Es gab intelligente Kollegen, die erst gar nicht aufgesperrt haben. Die sagen, dass jeder Tag, an dem aufgesperrt ist, mehr kostet, als wenn geschlossen ist. Das ist wirtschaftlich vernünftig. Es fehlen die Touristen und es gibt gegenwärtig ein zu großes Angebot an freien Tischen.
Die Innenstadt ist leer. Tut die Stadtregierung zu wenig für die Belebung?
Im Nachhinein ist man immer klüger. Wenn ich rund ums Landtmann schaue, sehe ich, dass viele, die vor Corona oft zu uns gekommen sind, noch im Homeoffice sind. Außerdem treibt es die Wiener seit Corona öfters raus. Man hat, glaube ich, noch nie so viele Wiener im Wienerwald gesehen.
Verschiebt sich der gastronomische Schwerpunkt der Stadt von den inneren Bezirken in die Außenbezirke?

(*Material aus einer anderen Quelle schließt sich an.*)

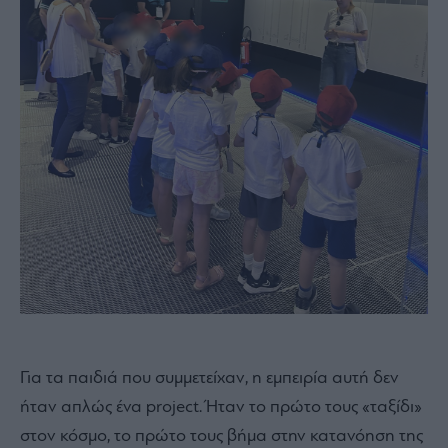
Για τα παιδιά που συμμετείχαν, η εμπειρία αυτή δεν
ήταν απλώς ένα project. Ήταν το πρώτο τους «ταξίδι»
στον κόσμο, το πρώτο τους βήμα στην κατανόηση της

Das hat schon vor 10, 15 Jahren begonnen. Seitdem kann man die schönen, grünen Außenbezirke auch verkehrstechnisch bestens erreichen. Die Stadt verändert sich.

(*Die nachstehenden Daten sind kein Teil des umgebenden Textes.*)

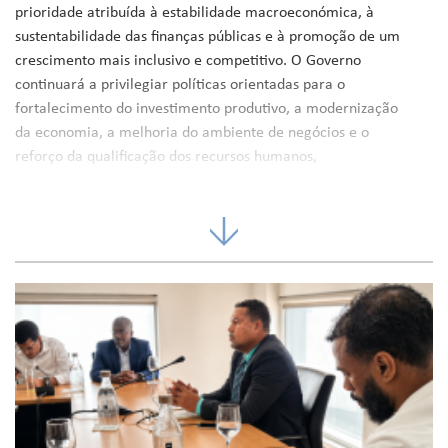
prioridade atribuída à estabilidade macroeconómica, à
sustentabilidade das finanças públicas e à promoção de um
crescimento mais inclusivo e competitivo. O Governo
continuará a privilegiar políticas orientadas para o
fortalecimento do investimento produtivo, a modernização
da economia, a melhoria do ambiente de negócios e o
reforço da qualificação dos recursos humanos,
reconhecendo o capital humano como um dos principais
fatores de transformação estrutural do país.
No domínio das finanças públicas, prevê-se a continuidade
da trajetória de redução gradual do endividamento
público, estimando-se que o rácio da dívida pública se situe
em torno de 92,2% do PIB em 2027, refletindo os
resultados alcançados em matéria de consolidação
orçamental, gestão prudente da dívida e reforço da
confiança dos parceiros de desenvolvimento e investidores
internacionais. O saldo orçamental deverá manter-se
compatível com os objetivos de sustentabilidade fiscal,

Verändert sich auch das Landtmann?
Das Landtmann ist ein sehr konservatives Lokal, allerdings eines mit Zeitgeist. Zwar nicht bei den Stühlen oder der Optik, aber beim Angebot. Vor 15 Jahren haben wir den Wintergarten gebaut, darüber gab es viele Diskussionen. Der Mario Plachutta hat mir dann gesagt, dass das ein guter Schritt war, weil wir neue Zielgruppen ansprechen. Der Wintergarten hat dem Landtmann einen Ruck gegeben. Vielleicht ist es jetzt wieder Zeit, dem Landtmann einen Ruck zu geben.

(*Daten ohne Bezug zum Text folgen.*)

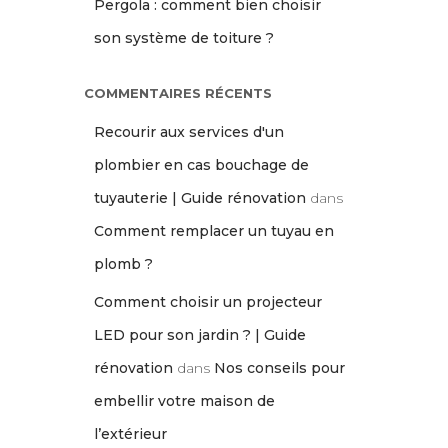
Pergola : comment bien choisir
son système de toiture ?
COMMENTAIRES RÉCENTS
Recourir aux services d'un
plombier en cas bouchage de
tuyauterie | Guide rénovation
dans
Comment remplacer un tuyau en
plomb ?
Comment choisir un projecteur
LED pour son jardin ? | Guide
rénovation
dans
Nos conseils pour
embellir votre maison de
l’extérieur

Wie sollen Sie das machen? Junge Leute gehen ja eher nicht ins Landtmann.
Wir haben – wie viele andere – Angst, dass die Innenstadt bei 38 Grad ausstirbt. Also müssen wir die Leute in der Stadt halten. Wir haben fünf Terrassen, ab 16 Uhr soll es Aperol in einem loungigen Bereich geben. Wir holen Live-Acts und wollen alles etwas verjüngen. Die Kellner werden, ganz untypisch für das Landtmann, keine Fliege und keine Sakkos tragen, sondern die Ärmel aufkrempeln. Der DJ wird einen Adriano-Celentano-Remix auflegen. Ich finde das cool und hoffe, die Gäste auch.